Miami University · 2021
AI & Gender in Romantic Fiction
A Python sentiment-analysis study of emotion and gender representation in romance text data.
Role
Researcher
Client
Miami University
Year
2021
Focus
NLP, Python, Sentiment Analysis
Overview
Built a Python sentiment-analysis tool using NRCLex, NLTK, and WordNet to surface emotional patterns and gender representation in romantic fiction text data.
Context
An early experiment in pairing computational methods with the kind of cultural reading anthropology trains for, letting each catch what the other misses.
Impact
Demonstrated an adaptable UX research methodology in an NLP context, a throughline that still shapes how I design conversational-AI studies today.
NRCLex · NLTK · WordNet
Stack
Sentiment + cultural reading
Method
Personas + analysis
Output
Research goals
- Surface emotional patterns and gender representation in romantic fiction text data.

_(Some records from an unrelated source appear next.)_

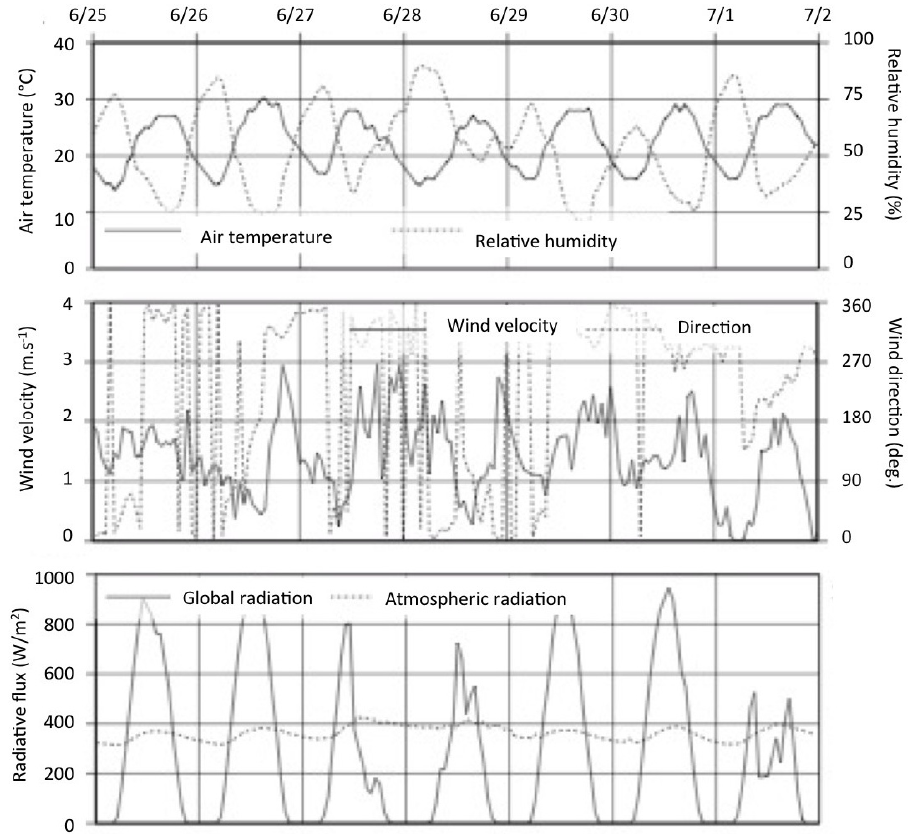
Figure 4. Weather conditions measured on the Dunant roof from 25 June to 2 July 2010.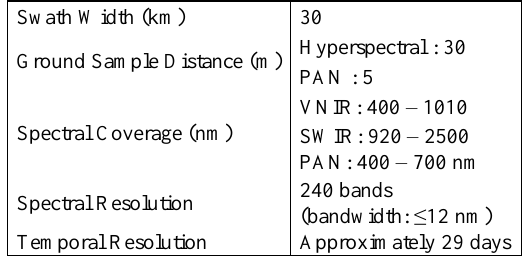
Table 1. Data specifications of the PRISMA satellite images (Url-2).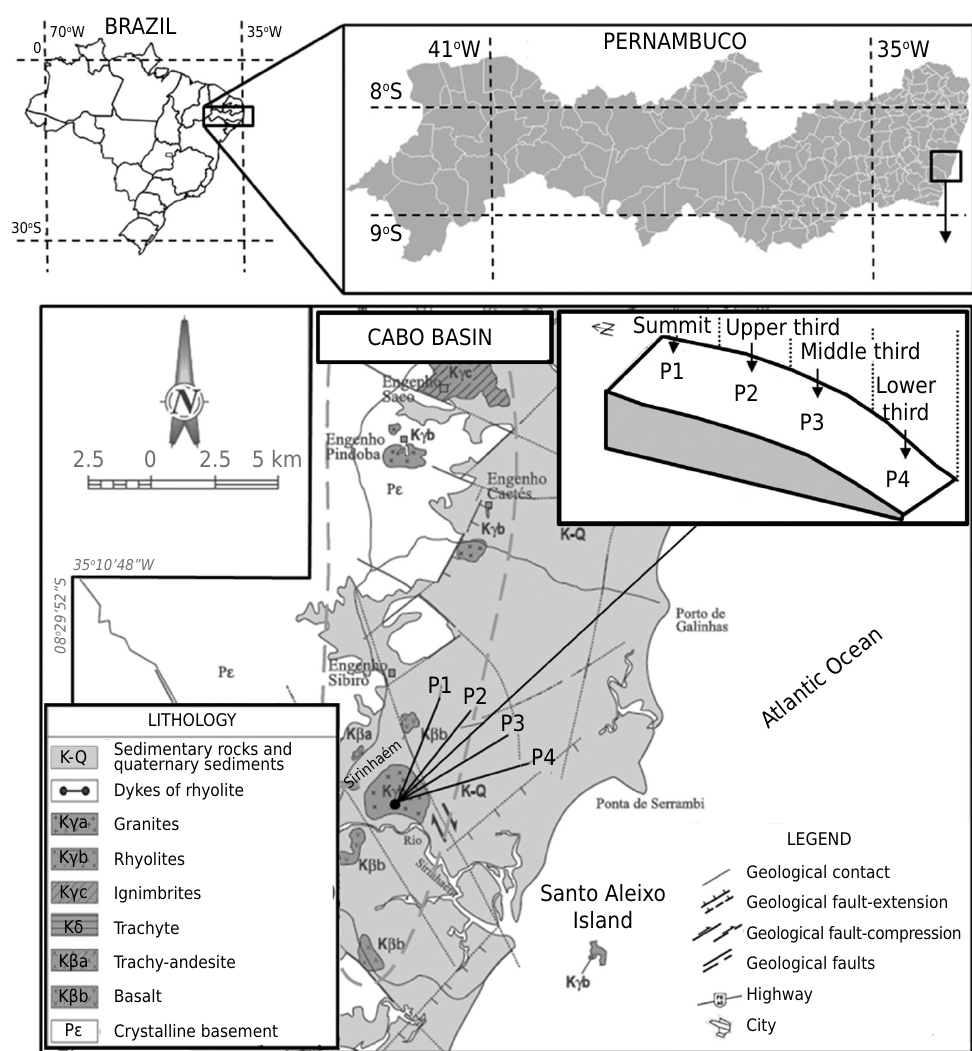
Figure 1. Location of the profiles in the volcano-sedimentary basin of Cabo (Modified from Lima Filho,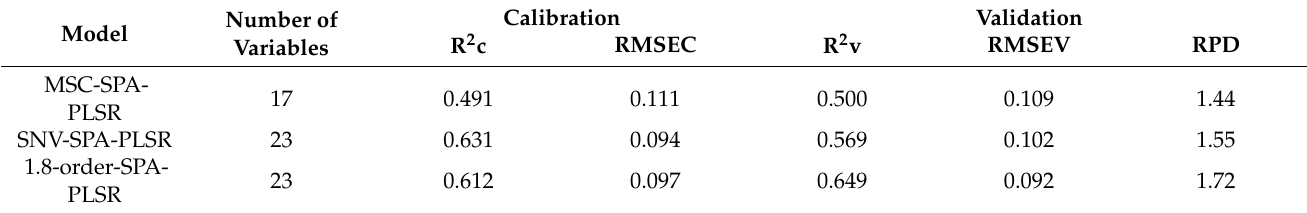
Figure 5. Scatter plots of true and predicted TN content for the calibration and validation set of original, first-order, 1.8-order and second-order derivatives. The red line represents the 1:1 line between the true and predicted TN content. ( a , c , e , g ) are scatter plots of calibration set results; ( b , d ), ( f , h ) are scatter plots of validation set results. Table 4. Modeling results under different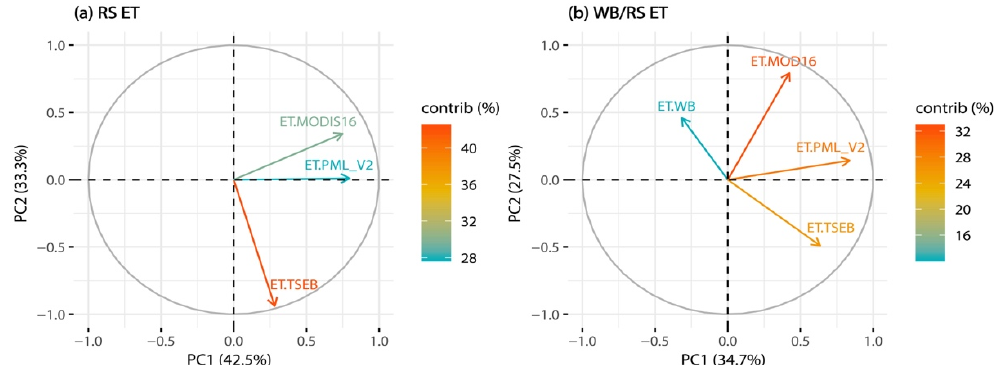
Figure 11. Principal component analysis PCA-based ET similarity assessment: inter-correlations between RS ET algorithms ( a ) and WB/RS ET products ( b ). The sample size is 20,654 (146) data tuples in a (in b ) panel for the ET datasets.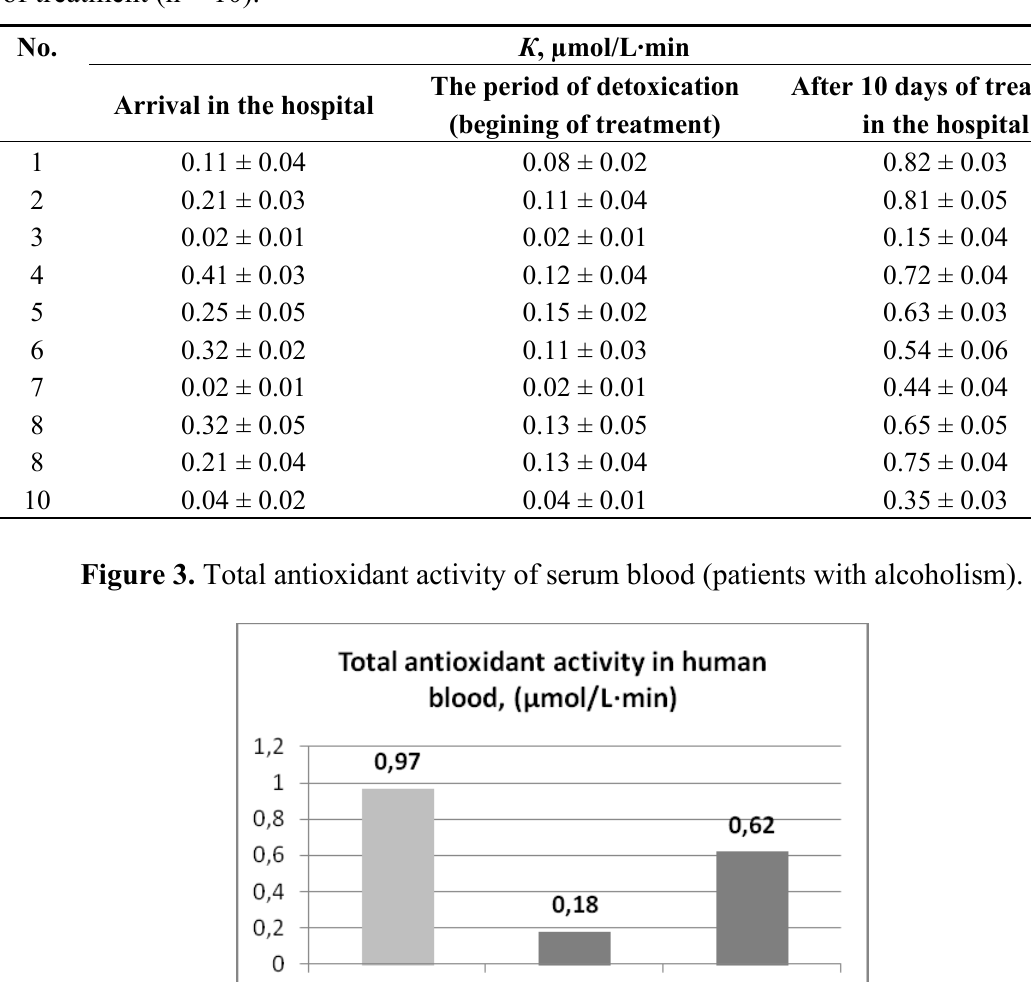
Table 3. Values of the TAA of serum blood of patients with alcoholism at different stages of treatment (n = 10).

- Pair computational analysis with the kind of cultural reading anthropology trains for.
- Connect computational insights to plausible stakeholder use cases via personas.
Methods
- Cleaned and analyzed large text datasets for emotional trends.
- Framed findings through cultural context, storytelling, and computational linguistics.
- Built research personas linking computational insights to real stakeholder use cases.
Research process
Corpus cleaning & preparation
Cleaned and structured large text datasets so sentiment and lexical analyses would run against consistent inputs rather than noisy raw text.
Sentiment & lexical analysis
Used NRCLex, NLTK, and WordNet to surface emotional trends and gendered patterns in the corpus, running computational analysis as the first pass, not the final word.
Cultural reading & framing
Framed computational findings through cultural context, storytelling, and computational linguistics, letting each lens catch what the other missed.
Persona translation
Built research personas linking the computational insights to real stakeholder use cases, demonstrating how an NLP study could feed a product or design conversation.
Key research decisions
Lessons learned
What I'd carry forward.
Sentiment scores are a starting point for interpretation, not an answer, the cultural reading is what made the numbers mean something.
Translating a computational study into personas is what turned an academic NLP project into something a product team could use.
Holding the computational and cultural lenses in tension on purpose kept either one from overwriting the other.